If the llm has “skills” for that language, it will definitely increase accuracy.
rubyn00bie 24 minutes ago ago
I am not surprised by this, and am glad to see a test like this. One thing that keeps popping up for me when using LLMs is the lack of actual understanding. I write Elixir primarily and I can say without a doubt, that none of the frontier models understand concurrency in OTP/Beam. They look like they do, but they’ll often resort to weird code that doesn’t understand how “actors” work. It’s an imitation of understanding that is averaging all the concurrency code it has seen in training. With the end result being huge amount of noise, when those averages aren’t enough, guarding against things that won’t happen, because they can’t… or they actively introduce race conditions because they don’t understand how message passing works.
Current frontier models are really good at generating boiler plate, and really good at summarizing, but really lack the ability to actually comprehend and reason about what’s going on. I think this sort of test really highlights that. And is a nice reminder that, the LLMs, are only as good as their training data.
When an LLM or some other kind of model does start to score well on tests like this, I’d expect to see better them discovering new results, solutions, and approaches to questions/problems. Compared to how they work now, where they generally only seem to uncover answers that have been obfuscated but are present.
deklesen 3 hours ago ago
Mhh... my hunch is that part of this is that all python keywords are 1 token, I assume. And for those very weird languages, tokenizing might make it harder to reason over those tokens.

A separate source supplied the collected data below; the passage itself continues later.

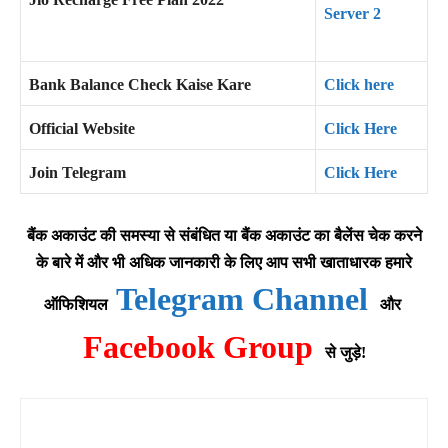
Server 2
Bank Balance Check Kaise Kare
Click here
Official Website
Click Here
Join Telegram
Click Here
बैंक अकाउंट की समस्या से संबंधित या बैंक अकाउंट का बैलेंस चेक करने
के बारे में और भी अधिक जानकारी के लिए आप सभी खाताधारक हमारे
Telegram Channel
ऑफिशियल
और
Facebook Group
से जुड़े!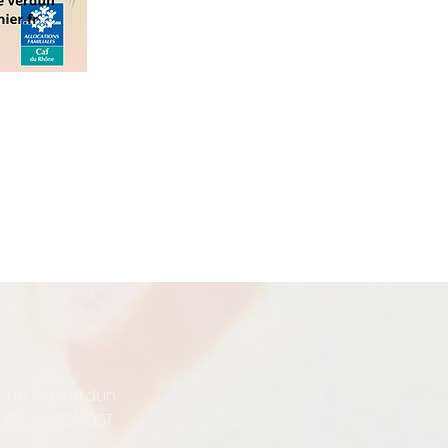
enue de Verdun
30 CHAPONOST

Would love to see how the benchmarks results change if the esoteric languages are changed a bit to make them have 1-token keywords only.
[-]
- chychiu 3 hours ago ago
  Considering that brainfuck only has 8 characters and models are scoring at 6.2% I don't think tokenization is the issue
  [-]
  - altruios 2 hours ago ago
    The only issue. *
    Reasoning is hard, reasoning about colors while wearing glasses that obfuscate the real colors... even harder... but not the core issue if your brain not wired correctly to reason.
    I suspect the way out of this is to separate knowledge from reason: to train reasoning with zero knowledge and zero language... and then to train language on top of a pre-trained-for-reasoning model.